The Cabinet of Dr. Caligari is considered the quintessential work of German Expressionist cinema, and by far the most famous and well-regarded example of it. It is considered a classic film, often shown in introductory film courses, film societies and museums, and is one of the most famous German films from the silent era. Film scholar Lewis Jacobs called it "most widely-discussed film of the time". Caligari helped draw worldwide attention to the artistic merit of German cinema, while also bringing legitimacy to the cinema among literary intellectuals within Germany itself. Lotte Eisner has said it was in Expressionism, as epitomized in Caligari, that "the German cinema found its true nature." The term "caligarism" was coined as a result, referring to a style of similar films that focus on such themes as bizarre madness and obsession, particularly through the use of visual distortion. Expressionism was late in coming to cinema, and by the time Caligari was released, many German critics felt the art form had become commercialized and trivialized; such well known writers as Kasimir Edschmid, René Schickele, and Yvan Goll had already pronounced the Expressionist movement dead by the time Caligari arrived in theaters. Few other purely Expressionistic films were produced, and Caligari was the only one readily accessible for several decades. Among the few films to fully embrace the Expressionist style were Genuine (1920) and Raskolnikow (1923), both directed by Wiene, as well as From Morn to Midnight (1920), Torgus (1921), Das Haus zum Mond (1921), Haus ohne Tür und ohne Fenster (1921) and Waxworks.
While few other purely Expressionistic movies were made, Caligari still had a major influence over other German directors, and many of the film's Expressionist elements – particularly the use of setting, lighting shadow and shadow to represent the dark psychology of its characters – became prevelent in German cinema. Among the films to use these elements were Murnau's Nosferatu (1922) and The Last Laugh (1924), G. W. Pabst's Secrets of a Soul (1926), and Lang's Metropolis (1927) and M (1931). The success of Caligari also effected the way in which German films were produced during the 1920s. For example, the majority of major German films over the next few years moved away from location shooting and were fully filmed in studios, which assigned much more importance to designers in German cinema. Robinson argues this led to the rise of a large amount of film designers – such as Hans Dreier, Rochus Gliese, Albin Grau, Otto Hunte Alfred Junge, Erich Kettelhut and Paul Leni – and that impact was felt abroad as many of these talents later emigrated from Germany with the rise of the Nazi Party. Additionally, the success of Caligari's collaborative effort – including Caligari's director, set designers and actors – influenced subsequent film production in Germany for many years making teamwork a hallmark of German cinema in the Weimar Republic.

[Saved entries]

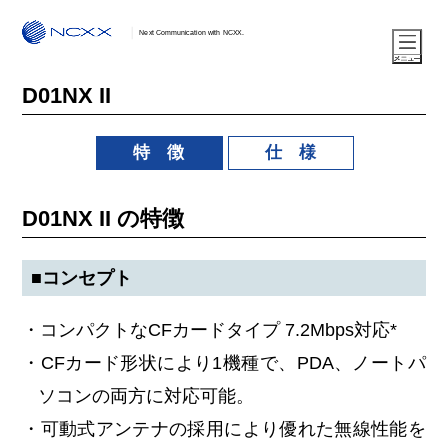
Next Communication with NCXX.
D01NX II
特 徴
仕 様
D01NX II の特徴
■コンセプト
・コンパクトなCFカードタイプ 7.2Mbps対応*
・CFカード形状により1機種で、PDA、ノートパ
ソコンの両方に対応可能。
・可動式アンテナの採用により優れた無線性能を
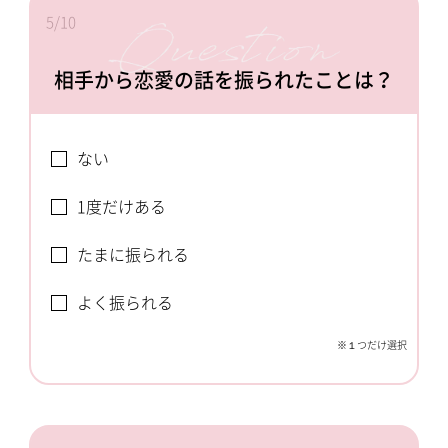
5/10
相手から恋愛の話を振られたことは？
ない
1度だけある
たまに振られる
よく振られる
※１つだけ選択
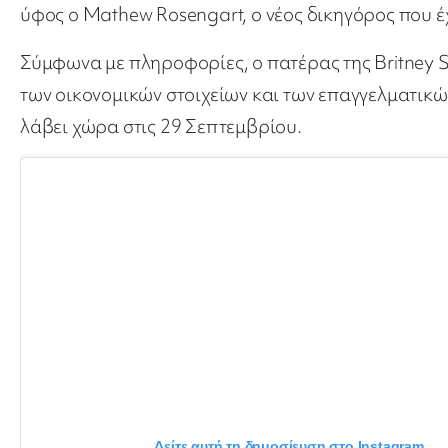
ύφος ο Mathew Rosengart, ο νέος δικηγόρος που έ
Σύμφωνα με πληροφορίες, ο πατέρας της Britney S
των οικονομικών στοιχείων και των επαγγελματικ
λάβει χώρα στις 29 Σεπτεμβρίου.
Δείτε αυτή τη δημοσίευση στο Instagram.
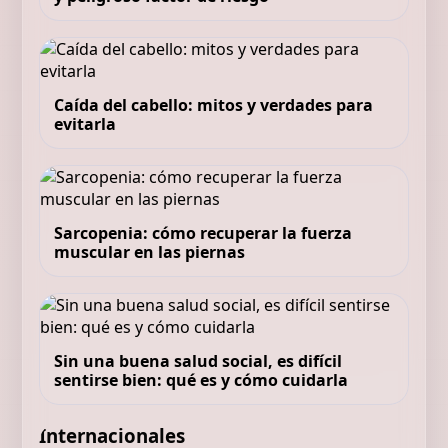
Caída del cabello: mitos y verdades para
evitarla
Sarcopenia: cómo recuperar la fuerza
muscular en las piernas
Sin una buena salud social, es difícil
sentirse bien: qué es y cómo cuidarla
Internacionales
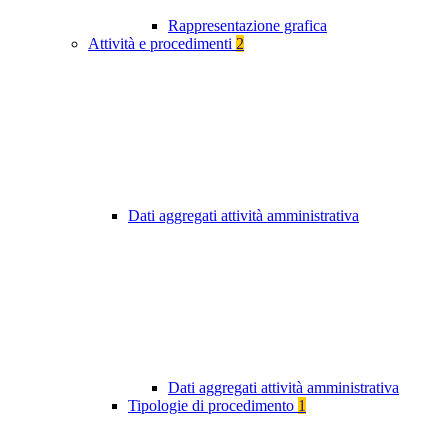
Rappresentazione grafica
Attività e procedimenti
2
Dati aggregati attività amministrativa
Dati aggregati attività amministrativa
Tipologie di procedimento
1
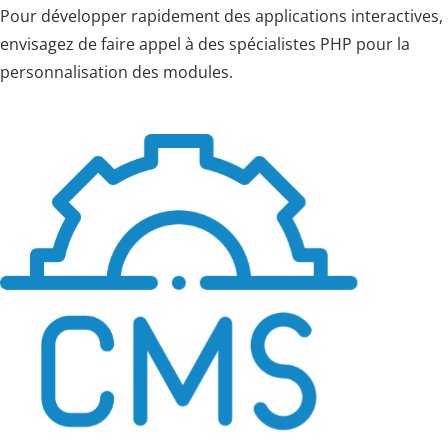
Pour développer rapidement des applications interactives,
envisagez de faire appel à des spécialistes PHP pour la
personnalisation des modules.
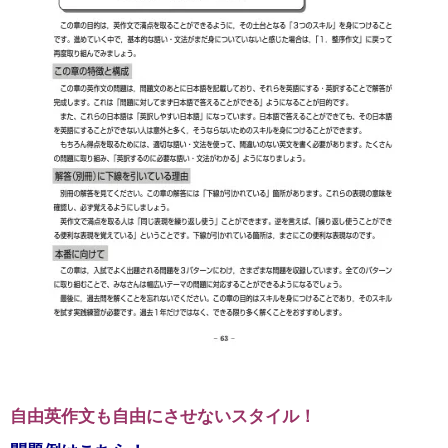
自由英作文も自由にさせないスタイル！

■ **Directive 1**
In the text about The Cabinet of Dr. Caligari, which two films directed by Wiene are listed among those that fully embraced the Expressionist style?
■ **Directive 2**
Pick up the text about The Cabinet of Dr. Caligari after its last sentence and carry it forward.

■ **Exercise answer 1**
Genuine (1920) and Raskolnikow (1923).

■ **Exercise answer 2**
The impact of Caligari was felt not just in German cinema, but internationally as well. Both Rotha and film historian William K. Everson wrote that the film probably had as much of a long-term effect on Hollywood directors as Battleship Potemkin (1928). In his book The Film Til Now, Rotha wrote that Caligari and Potemkin were the "two most momentous advances in the development of the cinema", and said Caligari "served to attract to the cinema audience many people who had hitherto regarded the film as the low watermark of intelligence". Caligari had an impact on the style and content of Hollywood films in the 1920s and early 1930s, particularly in such as The Bells (1926), The Man Who Laughs (1928), Murders in the Rue Morgue (1932), and had a major influence on American horror films of the 1930s, some of which featured an antagonist using Caligari-like supernatural abilities to control others, such as Dracula (1931), Svengali (1931) and The Mad Genius (1931). Kaes said both Caligari's stylistic elements, and the Cesare character in particular, influenced the Universal Studios horror films of the 1930s, which often prominently featured some sort of monster, such as Frankenstein (1931), The Mummy (1932), The Black Cat (1934), Bride of Frankenstein (1935). The Expressionism of Caligari also influenced American avant-garde film, particularly those that used fantastic settings to illustrate an inhuman environment overpowering an individual. Early examples include The Fall of the House of Usher (1928), The Last Moment (1928) and The Life and Death of 9413: a Hollywood Extra (1928). LoBrutto wrote, "Few films throughout motion picture history have had more influence on the avant-garde, art, and student cinema than Caligari".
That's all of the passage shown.